Transcribed page contents:
--------------------------------
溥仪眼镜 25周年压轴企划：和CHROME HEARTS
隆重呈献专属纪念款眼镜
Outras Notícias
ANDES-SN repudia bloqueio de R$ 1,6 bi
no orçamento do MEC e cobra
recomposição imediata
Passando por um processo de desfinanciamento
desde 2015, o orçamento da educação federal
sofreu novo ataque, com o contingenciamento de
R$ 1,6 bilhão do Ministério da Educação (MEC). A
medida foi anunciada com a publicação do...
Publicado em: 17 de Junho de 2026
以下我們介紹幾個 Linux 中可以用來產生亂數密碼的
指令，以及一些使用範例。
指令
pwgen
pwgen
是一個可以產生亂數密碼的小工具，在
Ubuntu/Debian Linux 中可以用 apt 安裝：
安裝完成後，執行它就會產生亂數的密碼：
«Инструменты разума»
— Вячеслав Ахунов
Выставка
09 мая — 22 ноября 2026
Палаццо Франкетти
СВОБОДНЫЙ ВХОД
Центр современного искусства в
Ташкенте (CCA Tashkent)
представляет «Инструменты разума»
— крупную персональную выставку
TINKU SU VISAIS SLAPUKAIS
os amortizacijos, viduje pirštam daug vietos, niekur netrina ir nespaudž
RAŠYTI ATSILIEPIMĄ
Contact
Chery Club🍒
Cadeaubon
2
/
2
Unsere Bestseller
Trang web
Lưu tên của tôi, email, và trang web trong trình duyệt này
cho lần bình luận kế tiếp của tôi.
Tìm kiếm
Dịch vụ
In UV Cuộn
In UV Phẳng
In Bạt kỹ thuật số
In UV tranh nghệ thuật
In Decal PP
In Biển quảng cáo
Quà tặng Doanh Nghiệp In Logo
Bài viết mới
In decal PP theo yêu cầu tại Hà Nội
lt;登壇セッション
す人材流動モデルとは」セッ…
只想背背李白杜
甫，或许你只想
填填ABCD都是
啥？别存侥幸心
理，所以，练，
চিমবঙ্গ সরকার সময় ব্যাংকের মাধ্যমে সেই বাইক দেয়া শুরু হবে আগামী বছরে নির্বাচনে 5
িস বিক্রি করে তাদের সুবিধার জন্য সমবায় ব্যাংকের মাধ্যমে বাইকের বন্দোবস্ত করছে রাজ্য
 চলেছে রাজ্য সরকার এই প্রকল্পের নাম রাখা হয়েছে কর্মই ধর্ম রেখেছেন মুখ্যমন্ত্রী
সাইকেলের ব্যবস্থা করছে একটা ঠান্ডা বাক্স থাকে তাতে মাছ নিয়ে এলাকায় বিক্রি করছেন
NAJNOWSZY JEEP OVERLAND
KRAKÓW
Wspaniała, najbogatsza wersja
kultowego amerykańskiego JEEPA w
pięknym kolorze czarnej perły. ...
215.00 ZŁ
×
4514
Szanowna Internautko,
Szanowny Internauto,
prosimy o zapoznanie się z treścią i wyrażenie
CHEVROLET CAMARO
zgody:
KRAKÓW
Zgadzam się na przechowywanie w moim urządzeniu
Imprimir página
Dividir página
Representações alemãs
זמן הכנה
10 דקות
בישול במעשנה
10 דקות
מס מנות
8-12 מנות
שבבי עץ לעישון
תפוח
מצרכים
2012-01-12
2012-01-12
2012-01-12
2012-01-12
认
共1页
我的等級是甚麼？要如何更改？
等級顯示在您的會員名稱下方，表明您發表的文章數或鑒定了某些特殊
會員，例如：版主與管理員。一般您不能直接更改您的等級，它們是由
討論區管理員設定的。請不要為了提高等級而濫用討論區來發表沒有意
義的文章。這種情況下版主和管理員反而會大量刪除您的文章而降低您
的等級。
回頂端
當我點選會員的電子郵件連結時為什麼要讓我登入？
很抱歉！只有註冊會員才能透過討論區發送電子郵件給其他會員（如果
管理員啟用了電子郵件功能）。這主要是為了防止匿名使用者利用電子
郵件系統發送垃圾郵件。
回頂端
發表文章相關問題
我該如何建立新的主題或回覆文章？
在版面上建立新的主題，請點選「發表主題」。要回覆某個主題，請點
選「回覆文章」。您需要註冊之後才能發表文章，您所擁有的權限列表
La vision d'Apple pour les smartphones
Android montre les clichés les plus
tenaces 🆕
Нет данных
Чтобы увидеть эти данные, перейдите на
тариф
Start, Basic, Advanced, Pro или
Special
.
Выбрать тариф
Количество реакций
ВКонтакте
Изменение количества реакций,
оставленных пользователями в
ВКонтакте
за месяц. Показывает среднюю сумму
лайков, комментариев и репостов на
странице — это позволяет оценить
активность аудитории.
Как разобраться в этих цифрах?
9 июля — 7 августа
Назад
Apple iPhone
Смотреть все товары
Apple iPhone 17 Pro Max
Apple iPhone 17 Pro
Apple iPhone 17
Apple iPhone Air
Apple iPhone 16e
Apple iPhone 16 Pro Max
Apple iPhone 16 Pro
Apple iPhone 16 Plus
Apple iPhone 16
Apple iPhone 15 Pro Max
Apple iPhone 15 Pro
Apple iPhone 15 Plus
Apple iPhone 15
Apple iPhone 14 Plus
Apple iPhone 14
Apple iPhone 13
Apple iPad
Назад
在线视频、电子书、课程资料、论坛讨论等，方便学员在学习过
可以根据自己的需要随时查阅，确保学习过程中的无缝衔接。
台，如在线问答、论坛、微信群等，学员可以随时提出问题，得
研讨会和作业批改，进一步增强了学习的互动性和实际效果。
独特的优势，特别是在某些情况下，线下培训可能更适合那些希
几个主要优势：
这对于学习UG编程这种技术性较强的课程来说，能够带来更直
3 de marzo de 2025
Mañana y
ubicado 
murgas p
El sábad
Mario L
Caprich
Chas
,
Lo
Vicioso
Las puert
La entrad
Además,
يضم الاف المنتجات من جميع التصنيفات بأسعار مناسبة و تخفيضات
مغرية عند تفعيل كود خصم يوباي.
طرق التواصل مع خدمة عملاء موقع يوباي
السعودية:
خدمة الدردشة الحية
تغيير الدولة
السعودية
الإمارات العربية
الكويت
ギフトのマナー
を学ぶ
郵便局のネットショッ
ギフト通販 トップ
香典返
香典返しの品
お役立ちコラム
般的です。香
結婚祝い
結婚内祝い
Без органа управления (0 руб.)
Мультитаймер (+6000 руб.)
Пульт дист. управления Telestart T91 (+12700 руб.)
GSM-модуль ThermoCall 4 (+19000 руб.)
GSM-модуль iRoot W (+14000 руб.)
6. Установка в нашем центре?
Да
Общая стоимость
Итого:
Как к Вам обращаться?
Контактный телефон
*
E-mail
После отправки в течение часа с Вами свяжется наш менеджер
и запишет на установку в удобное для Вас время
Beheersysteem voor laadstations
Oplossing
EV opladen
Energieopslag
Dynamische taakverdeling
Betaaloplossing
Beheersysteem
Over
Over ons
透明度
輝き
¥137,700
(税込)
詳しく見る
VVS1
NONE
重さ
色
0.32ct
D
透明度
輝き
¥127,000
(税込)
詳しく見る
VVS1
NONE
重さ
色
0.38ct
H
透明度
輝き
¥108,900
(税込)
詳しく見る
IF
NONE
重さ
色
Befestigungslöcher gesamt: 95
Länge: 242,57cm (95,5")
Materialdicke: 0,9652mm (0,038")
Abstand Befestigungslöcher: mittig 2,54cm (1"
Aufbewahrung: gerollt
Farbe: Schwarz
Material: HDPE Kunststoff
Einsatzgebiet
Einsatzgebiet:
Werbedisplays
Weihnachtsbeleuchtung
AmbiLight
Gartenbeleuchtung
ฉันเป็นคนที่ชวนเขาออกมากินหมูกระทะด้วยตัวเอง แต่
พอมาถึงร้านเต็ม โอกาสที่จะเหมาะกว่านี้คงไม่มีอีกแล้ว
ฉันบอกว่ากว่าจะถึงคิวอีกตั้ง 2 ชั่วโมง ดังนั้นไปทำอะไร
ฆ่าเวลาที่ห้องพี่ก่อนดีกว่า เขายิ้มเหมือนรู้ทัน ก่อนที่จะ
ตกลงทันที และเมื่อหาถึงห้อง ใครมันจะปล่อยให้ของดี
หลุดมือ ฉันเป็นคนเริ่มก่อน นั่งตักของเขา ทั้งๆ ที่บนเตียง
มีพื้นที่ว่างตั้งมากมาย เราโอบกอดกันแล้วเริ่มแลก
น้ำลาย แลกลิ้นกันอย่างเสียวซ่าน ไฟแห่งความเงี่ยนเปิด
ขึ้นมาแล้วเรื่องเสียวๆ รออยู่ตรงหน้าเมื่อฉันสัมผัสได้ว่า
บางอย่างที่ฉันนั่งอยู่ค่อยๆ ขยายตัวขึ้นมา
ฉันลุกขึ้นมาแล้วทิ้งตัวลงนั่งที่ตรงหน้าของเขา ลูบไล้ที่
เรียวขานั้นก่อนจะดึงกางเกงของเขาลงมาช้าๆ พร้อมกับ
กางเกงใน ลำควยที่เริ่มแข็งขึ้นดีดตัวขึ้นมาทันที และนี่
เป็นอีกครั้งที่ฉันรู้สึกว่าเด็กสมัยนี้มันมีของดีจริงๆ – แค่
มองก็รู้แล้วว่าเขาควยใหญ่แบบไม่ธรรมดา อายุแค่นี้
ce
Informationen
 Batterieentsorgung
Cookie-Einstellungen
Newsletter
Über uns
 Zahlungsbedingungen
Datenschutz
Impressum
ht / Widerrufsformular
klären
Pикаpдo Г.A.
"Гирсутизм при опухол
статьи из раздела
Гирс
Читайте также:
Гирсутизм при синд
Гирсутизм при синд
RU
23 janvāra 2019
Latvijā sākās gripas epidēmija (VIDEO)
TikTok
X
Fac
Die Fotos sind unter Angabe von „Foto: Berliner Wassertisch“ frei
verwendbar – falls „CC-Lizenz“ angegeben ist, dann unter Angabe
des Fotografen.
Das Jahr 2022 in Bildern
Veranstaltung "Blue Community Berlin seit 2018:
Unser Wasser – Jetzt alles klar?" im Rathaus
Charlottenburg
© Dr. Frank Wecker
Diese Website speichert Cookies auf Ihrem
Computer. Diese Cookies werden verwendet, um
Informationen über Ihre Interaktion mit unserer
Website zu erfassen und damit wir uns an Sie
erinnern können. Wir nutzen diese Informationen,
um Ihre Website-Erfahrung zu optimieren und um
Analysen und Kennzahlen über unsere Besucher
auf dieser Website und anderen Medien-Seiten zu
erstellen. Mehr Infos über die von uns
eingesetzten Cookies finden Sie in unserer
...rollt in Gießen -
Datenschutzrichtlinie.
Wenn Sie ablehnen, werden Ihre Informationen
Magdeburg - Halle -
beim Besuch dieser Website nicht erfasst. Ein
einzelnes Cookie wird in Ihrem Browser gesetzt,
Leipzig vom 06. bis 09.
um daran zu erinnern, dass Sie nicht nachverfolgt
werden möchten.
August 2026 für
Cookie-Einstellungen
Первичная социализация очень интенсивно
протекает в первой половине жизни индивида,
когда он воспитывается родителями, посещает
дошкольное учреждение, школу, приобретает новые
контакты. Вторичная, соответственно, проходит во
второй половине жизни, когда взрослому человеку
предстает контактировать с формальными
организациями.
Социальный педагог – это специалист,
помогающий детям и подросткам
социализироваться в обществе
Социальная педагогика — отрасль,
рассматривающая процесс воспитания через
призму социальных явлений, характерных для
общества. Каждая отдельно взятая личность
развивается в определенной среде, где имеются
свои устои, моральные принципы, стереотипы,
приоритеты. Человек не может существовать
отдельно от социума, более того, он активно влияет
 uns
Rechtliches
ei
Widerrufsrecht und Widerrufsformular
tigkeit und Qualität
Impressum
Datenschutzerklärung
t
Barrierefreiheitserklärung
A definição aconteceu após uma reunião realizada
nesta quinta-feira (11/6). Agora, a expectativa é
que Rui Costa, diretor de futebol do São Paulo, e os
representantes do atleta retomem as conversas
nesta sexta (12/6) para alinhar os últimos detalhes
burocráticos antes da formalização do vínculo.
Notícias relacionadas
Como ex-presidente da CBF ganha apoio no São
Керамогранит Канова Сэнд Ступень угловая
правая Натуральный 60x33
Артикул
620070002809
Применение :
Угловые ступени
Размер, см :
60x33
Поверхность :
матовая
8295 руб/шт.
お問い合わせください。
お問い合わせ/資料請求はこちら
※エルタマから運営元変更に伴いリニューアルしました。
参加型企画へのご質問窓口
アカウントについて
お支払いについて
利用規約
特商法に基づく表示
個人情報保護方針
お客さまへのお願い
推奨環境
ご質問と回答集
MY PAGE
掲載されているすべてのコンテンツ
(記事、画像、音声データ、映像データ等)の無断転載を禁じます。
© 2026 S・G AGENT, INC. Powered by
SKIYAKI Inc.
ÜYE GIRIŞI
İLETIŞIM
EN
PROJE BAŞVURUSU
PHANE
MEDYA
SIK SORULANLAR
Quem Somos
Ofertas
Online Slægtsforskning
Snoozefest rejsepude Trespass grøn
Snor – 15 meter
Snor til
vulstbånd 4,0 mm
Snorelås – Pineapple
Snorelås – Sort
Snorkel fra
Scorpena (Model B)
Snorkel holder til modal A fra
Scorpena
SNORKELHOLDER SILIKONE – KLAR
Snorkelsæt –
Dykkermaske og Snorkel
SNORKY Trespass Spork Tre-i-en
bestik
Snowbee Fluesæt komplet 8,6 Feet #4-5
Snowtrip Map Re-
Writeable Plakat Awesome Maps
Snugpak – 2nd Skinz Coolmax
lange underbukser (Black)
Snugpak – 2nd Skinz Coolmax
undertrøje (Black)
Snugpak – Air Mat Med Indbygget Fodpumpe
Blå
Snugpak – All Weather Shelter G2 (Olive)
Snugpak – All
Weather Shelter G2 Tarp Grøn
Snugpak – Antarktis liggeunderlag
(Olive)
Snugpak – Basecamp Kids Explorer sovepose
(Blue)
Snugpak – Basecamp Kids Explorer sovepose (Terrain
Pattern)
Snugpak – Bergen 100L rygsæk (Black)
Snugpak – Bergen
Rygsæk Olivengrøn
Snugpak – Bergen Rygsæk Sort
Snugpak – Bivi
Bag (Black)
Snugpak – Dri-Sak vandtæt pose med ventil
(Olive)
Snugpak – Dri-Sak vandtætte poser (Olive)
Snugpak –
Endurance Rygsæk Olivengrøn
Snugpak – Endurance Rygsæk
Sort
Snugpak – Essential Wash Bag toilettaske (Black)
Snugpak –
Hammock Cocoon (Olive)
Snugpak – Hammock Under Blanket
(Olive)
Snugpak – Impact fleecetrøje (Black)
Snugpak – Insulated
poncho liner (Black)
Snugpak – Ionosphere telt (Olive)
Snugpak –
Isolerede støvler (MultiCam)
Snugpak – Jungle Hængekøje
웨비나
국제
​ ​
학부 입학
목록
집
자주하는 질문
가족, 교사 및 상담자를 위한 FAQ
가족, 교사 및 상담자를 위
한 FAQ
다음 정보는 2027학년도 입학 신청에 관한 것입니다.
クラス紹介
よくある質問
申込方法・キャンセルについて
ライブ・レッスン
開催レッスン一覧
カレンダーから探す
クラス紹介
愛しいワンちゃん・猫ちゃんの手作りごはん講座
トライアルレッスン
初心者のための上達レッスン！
--------------------------------
Task objective:
Please quote nothing but the lines from the line with "Snugpak – Hammock Under Blanket" through the end of the data above, exactly as written, ends included.

Reply:
Snugpak – Hammock Under Blanket
(Olive)
Snugpak – Impact fleecetrøje (Black)
Snugpak – Insulated
poncho liner (Black)
Snugpak – Ionosphere telt (Olive)
Snugpak –
Isolerede støvler (MultiCam)
Snugpak – Jungle Hængekøje
웨비나
국제
​ ​
학부 입학
목록
집
자주하는 질문
가족, 교사 및 상담자를 위한 FAQ
가족, 교사 및 상담자를 위
한 FAQ
다음 정보는 2027학년도 입학 신청에 관한 것입니다.
クラス紹介
よくある質問
申込方法・キャンセルについて
ライブ・レッスン
開催レッスン一覧
カレンダーから探す
クラス紹介
愛しいワンちゃん・猫ちゃんの手作りごはん講座
トライアルレッスン
初心者のための上達レッスン！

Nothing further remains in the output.